Did y’all catch that surge in volatility after the U.K. jobs report came out? If not, worry not, because we still have another potential market-mover lined up, and I even made y’all another handy-dandy Forex Trading Guide for it.
This time, I’ve got one for the upcoming retail sales report that’s scheduled to come out on September 17 at around 8:30 am GMT. Make sure to mark your forex calendars for this event, alright?
What’s this report all about?
The Office for National Statistics (ONS) releases a monthly report which presents the seasonally-adjusted estimates for the sales volume and sales value at the retail level. Forex traders care about this report because retail sales data acts as the prime indicator for gauging the level of consumer spending (a.k.a. household consumer expenditure) in an economy. And consumer spending, in turn, is the backbone of the British economy since it tends to remain steady while other components tend to fluctuate, as can be seen on the chart below (it’s the black bar).
What happened last time?
In my previous Forex Trading Guide for the U.K. retail sales report, I mentioned that I wasn’t very sure if the actual readings will meet the market’s expectations. And as it turned out, I was right since the July retail sales report showed that the headline reading for sales volume only increased by 0.1% month-on-month (+0.4% expected, -0.1% previous) and 4.2% on an annualized basis (+4.4% expected, +4.2% previous) due to lower sales volume from predominantly food stores, textile, clothing and footwear stores, and petrol stations.
Overall, the readings were actually mixed, though, since the core reading printed a 0.4% monthly increase as expected (-0.3% previous), and the yearly reading was within expectations as well, with a 4.3% increase (4.1% previous). In addition, the total retail sales value in July 2015 increased by 1.0% when compared with July 2014, but the month-on-month reading saw a 0.2% decrease.
What is expected this time?
For the upcoming retail sales report, the consensus among most economists and forex traders is that the headline reading for sales volume will advance by 0.2% month-on-month (+0.1% previous) and 3.8% year-on-year (+4.2% previous). The core reading, meanwhile, is expected to only show a 0.1% monthly increase (+0.4% previous), but it’s still expected to show a respectable 3.8% annualized increase (+4.3% previous).
Looking at related economic indicators, an increase seems to be the most likely direction, at least for the headline reading, since the GFK consumer confidence index climbed back to 7.0 points in August (4.0 previous), which indicates improving consumer confidence and potentially higher levels of consumer spending.
The retail price index (RPI) for August also printed a better-than-expected 1.1% increase (+0.9% expected, +1.0% previous), which hints at potentially higher levels of consumer demand.

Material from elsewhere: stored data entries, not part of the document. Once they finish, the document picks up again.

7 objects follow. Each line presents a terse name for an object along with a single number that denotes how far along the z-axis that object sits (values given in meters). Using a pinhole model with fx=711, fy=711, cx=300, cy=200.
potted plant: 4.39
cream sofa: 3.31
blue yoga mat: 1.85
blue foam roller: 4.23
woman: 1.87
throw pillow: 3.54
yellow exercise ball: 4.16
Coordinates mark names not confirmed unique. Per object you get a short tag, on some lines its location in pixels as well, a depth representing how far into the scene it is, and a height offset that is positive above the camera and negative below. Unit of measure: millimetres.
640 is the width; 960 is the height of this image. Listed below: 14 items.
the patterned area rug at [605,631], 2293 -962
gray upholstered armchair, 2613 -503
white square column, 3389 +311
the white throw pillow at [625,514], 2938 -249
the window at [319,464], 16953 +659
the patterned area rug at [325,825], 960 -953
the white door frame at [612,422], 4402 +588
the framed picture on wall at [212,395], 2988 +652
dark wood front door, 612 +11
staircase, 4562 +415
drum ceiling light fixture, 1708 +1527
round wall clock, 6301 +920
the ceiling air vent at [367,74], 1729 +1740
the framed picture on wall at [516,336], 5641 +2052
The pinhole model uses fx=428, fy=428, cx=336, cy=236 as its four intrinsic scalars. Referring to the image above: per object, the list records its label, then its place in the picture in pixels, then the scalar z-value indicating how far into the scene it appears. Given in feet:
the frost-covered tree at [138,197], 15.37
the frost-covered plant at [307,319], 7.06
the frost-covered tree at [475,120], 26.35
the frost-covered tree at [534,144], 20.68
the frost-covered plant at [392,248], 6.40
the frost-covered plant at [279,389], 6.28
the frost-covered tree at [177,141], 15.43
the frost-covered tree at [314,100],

The British Retail Consortium’s (BRC) retail sales monitor for August reported a 1.0% year-on-year decrease (+1.3% previous), though, but the reading is not seasonally-adjusted and the decline was due to the Bank Holiday falling on a September reporting period, which means that back-to-school related purchases that normally fell on August went to September instead.
Oh, for the forex newbies out there, the BRC represents around 80% of retail trade in terms of turnover, which makes it one of the biggest trade associations in the U.K. and gives its reports some weight. Some of its more famous members include Mcdonald’s, Burger King, Gap, and Starbucks.
How might the pound react?
The readings were mixed the last time around, but most forex traders probably had their sights on the monthly headline readings since their knee-jerk reaction was to dump the pound due to the less-than-expected results.
Forex traders then had a change of heart after they digested the fact that the current readings were still showing an improvement when compared to the previous readings, and besides, the long-term trend is still up since the year-on-year estimates have been growing for 28 consecutive months already.
After that, follow-through action was dictated by market sentiment, and risk aversion was the name of the game at the time due to the market’s disappointment with the FOMC meeting minutes and the crumbling Chinese stock market, which later evolved (or devolved) into the August 24 global market meltdown. As a result, the pound gained some ground against the Greenback and the high-yielding comdolls while getting a beat-down from the safe-haven currencies such as the yen and the Swissy.
For the upcoming report, just keep in mind that forex traders usually have an initial knee-jerk reaction to the actual readings depending on the market’s expectations, so actual readings that beat expectations generally cause the pound to rally while actual readings that fail to meet expectations usually cause a sell-off.
As for the follow-through action, that usually depends on the prevailing market sentiment. The Fed will be announcing a rate hike (or not) on the same day, though, so perhaps forex traders would be avoiding GBP/USD ahead of that event, but the other pound pairs should be okay.